There could be an entry barrier for new contributors: you may feel
people replying are not kind with you. **This is not true.** If you
sent a diff and received critics (reviews) of your code, this means
some people spent time to teach you how to improve your work. I do
understand some people may feel it rude, but it's not.
This year I modestly contributed to the projects OpenIndiana and NixOS
this was the opportunity to compare how contributions are handled. Both
those projects use github. The work flow is interesting but
understanding it and mastering it is extremely complicated.
OpenIndiana official website
NixOS official website
One has to make a github account, fork the project, create a branch,
make the changes for your contribution, commit locally, push on the
fork, use the github interface to do a merge request. This is only the
short story. On NixOS, my first attempt ended in a pull request
involving 6 months of old commits. With good documentation and
training, this could be overcome, and I think this method has some
advantages like easy continuous integration of the commits and easy
review of code, but it's a real entry barrier for new people.
## High quality packages
My opinion may be biased on this (even more than for the previous
items), but I really think OpenBSD packages quality is very high. Most
packages should work out of the box with sane defaults.
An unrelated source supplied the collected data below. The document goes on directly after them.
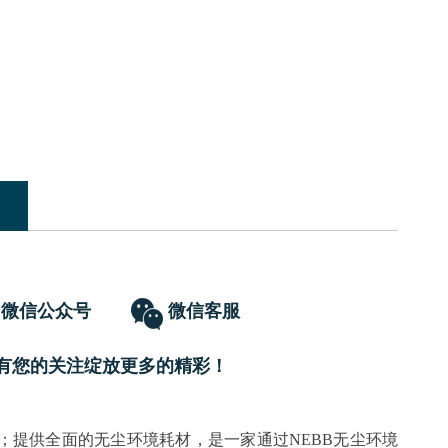
微信公众号
微信客服
有您的关注绽放更多的精彩！
；提供全面的无尘环境耗材，是一家通过NEBB无尘环境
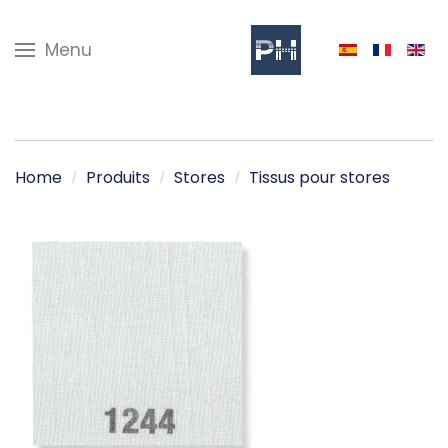
Menu
Home
Produits
Stores
Tissus pour stores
Packages requiring specific instructions have a README file installed
with them explaining how to setup the service or the quirks that could
happen.
Even if we lack some packages due to lack of contributors and time (in
addition to some packages relying too much on Linux to be easy to
port), major packages are up to date and working very well.
I will take the opportunity of this article to publish a complaint
toward the general trend in the Open Source.
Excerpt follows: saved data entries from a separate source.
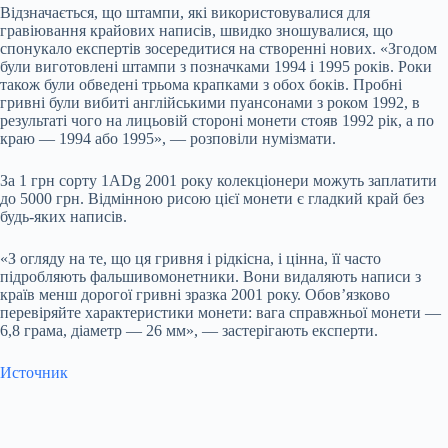
Відзначається, що штампи, які використовувалися для
гравіювання крайових написів, швидко зношувалися, що
спонукало експертів зосередитися на створенні нових. «Згодом
були виготовлені штампи з позначками 1994 і 1995 років. Роки
також були обведені трьома крапками з обох боків. Пробні
гривні були вибиті англійськими пуансонами з роком 1992, в
результаті чого на лицьовій стороні монети стояв 1992 рік, а по
краю — 1994 або 1995», — розповіли нумізмати.
За 1 грн сорту 1ADg 2001 року колекціонери можуть заплатити
до 5000 грн. Відмінною рисою цієї монети є гладкий край без
будь-яких написів.
«З огляду на те, що ця гривня і рідкісна, і цінна, її часто
підробляють фальшивомонетники. Вони видаляють написи з
країв менш дорогої гривні зразка 2001 року. Обов’язково
перевіряйте характеристики монети: вага справжньої монети —
6,8 грама, діаметр — 26 мм», — застерігають експерти.
Источник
* programs distributed only using flatpak / docker / snap are really
Linux friendly but this is hostile to non Linux systems. They often
make use of linux-only features and the builds systems are made for the
linux distribution methods.
* nodeJS programs: they are made out of hundreds or even thousands of
libraries often working fragile even on Linux. This is a real pain to
get them working on OpenBSD. Some node libraries embed rust programs,
some will download a static binary and use it with no fallback solution
or will even try to compile source code instead of using that
library/binary from the system when installed.
* programs using git to build: our build process makes its best to be
clean, the dedicated build user **HAS NO NETWORK ACCESS* and won't run
those git commands. There are no reasons a build system has to run git
to download sources in the middle of the build.
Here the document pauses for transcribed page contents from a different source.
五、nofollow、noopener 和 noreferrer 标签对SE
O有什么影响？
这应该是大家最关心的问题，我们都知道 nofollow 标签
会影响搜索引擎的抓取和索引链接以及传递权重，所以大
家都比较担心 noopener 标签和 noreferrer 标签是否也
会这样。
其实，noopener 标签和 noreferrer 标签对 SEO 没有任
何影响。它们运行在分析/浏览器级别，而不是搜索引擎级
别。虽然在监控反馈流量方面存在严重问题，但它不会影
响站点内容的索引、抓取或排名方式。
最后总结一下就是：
I do understand that the three items above exist because it is easy for
developers. But if you write software and publish it, that would be
very kind of you to think how it works on non-linux systems. Don't
hesitate to ask on social medias if someone is willing to build your
software on a different platform than yours if you want to improve
support. We do love BSD friendly developers who won't reject OpenBSD
specifics patches.
# What I would like to see improved
This is my own opinion and doesn't represent the OpenBSD team members
opinions. There are some things I wish OpenBSD could improve there.
* Better ARM support
* Better performance (gently improving every release)
* FFS improvements in regards to reliability (I often get files in
lost+found)
* Faster pkg_add -u
* hardware video decoding/encoding support
* better FUSE support and mount cifs/smb support
* scaling up the contributions (more contributors and reviewers for
ports@)
I am aware of all the work required here, and I'm certainly not the
person who will improve those. This is not a complain but wishes.
Unfortunately, everyone knows OpenBSD features come from hard work and
not from wishes submitted to the developers :)
When you think how little the team is in comparison to the other majors
OS, I really think a good and efficient job is done there.